Nieheim (kö). "Wohin soll ich mich wenden, wenn Gram und Schmerz mich drücken", heißt es zum Eingang der Deutschen Messe von Franz Schubert. Diese Frage dürfte sich in den letzten Tagen auch Dietmar Becker gestellt haben.
Der Grund: Nieheims neuer Kämmerer hat ein Loch in der Haushaltskasse der Stadt entdeckt, das sich weder mit der äußerst robusten Jute-Nähmaschine des Sackmuseums noch mit vielen frommen Gesängen schließen lässt.
Wenden konnte sich Becker deshalb nur an Bürgermeister Rainer Vidal, der heute dem Rat die traurige Nachricht von den leeren Kassen mitteilen muss. 1,5 Millionen Euro, das ließ sich Vidal im Vorfeld der Haushaltseinbringung entlocken, beträgt das strukturelle Defizit. Und so wie es ausschaut, ist das nicht nur in diesem Jahr so.

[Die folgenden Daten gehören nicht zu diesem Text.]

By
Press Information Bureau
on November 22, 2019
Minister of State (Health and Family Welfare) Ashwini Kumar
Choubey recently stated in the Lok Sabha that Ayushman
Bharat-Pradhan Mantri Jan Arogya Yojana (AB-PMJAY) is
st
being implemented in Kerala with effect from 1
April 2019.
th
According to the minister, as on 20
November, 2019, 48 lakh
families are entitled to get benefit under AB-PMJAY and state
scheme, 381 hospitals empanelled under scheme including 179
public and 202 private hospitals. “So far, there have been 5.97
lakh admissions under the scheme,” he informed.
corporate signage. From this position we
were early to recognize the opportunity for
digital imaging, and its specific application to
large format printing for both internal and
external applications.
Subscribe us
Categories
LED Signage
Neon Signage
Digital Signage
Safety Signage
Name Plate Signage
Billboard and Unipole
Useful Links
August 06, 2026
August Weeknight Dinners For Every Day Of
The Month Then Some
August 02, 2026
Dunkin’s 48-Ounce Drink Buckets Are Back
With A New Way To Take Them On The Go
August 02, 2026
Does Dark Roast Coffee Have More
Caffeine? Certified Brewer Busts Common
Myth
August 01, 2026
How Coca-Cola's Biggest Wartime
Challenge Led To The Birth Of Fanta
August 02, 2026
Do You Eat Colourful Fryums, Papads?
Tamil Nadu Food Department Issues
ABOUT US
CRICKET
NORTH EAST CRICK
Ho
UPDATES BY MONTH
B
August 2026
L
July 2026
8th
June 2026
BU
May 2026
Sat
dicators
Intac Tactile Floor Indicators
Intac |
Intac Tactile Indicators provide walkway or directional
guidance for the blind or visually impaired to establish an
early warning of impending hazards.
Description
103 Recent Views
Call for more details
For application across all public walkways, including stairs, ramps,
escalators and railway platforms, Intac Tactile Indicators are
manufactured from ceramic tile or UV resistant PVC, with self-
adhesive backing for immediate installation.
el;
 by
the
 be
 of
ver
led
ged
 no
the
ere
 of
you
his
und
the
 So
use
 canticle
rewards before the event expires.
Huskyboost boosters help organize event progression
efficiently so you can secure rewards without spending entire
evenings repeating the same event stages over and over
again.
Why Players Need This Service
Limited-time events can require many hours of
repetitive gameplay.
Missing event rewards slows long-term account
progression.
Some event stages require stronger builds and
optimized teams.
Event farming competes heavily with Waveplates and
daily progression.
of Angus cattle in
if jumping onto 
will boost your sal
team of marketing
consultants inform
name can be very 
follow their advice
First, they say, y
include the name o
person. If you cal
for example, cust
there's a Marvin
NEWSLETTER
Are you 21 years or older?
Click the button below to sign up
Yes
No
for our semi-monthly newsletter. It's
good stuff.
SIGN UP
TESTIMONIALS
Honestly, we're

Erheblich beigetragen zur Nieheimer Misere hat die Banken- und Wirtschaftskrise. Durch sie sind Steuereinnahmen weggebrochen und die Kreisumlage ist kräftig angestiegen. Die Politik von Bund und Land hat der Stadt zusätzliche Soziallasten aufgebürdet, die nun allzu schwer auf den Schultern lasten. Obwohl Bürgermeister Vidal und Kämmerer Becker neu im Amt, und was die Vergangenheit anbetrifft, unvorbelastet sind, will sich Rainer Vidal nicht mit einem rückblickenden Abwasch aus der Bredouille ziehen. "Ich möchte den Rat und ich möchte die Bevölkerung von Anfang an auf dem notwendigerweise zu gehenden Sparkurs mitnehmen", kündigte er die künftige Marschroute an.
Angesichts dieser Ansage dürfte die heutige Sitzung des Rates für die Bürgerinnen und Bürger der alten Ackerbürgerstadt spannender werden als jeder Krimi. Denn es steht zu vermuten, dass nach den noch lobenden Worten der Wirtschaftsprüfer im vergangenen Jahr, ein finanzieller, viele Dinge hemmender Tsunami über die Stadt hinwegfegen wird.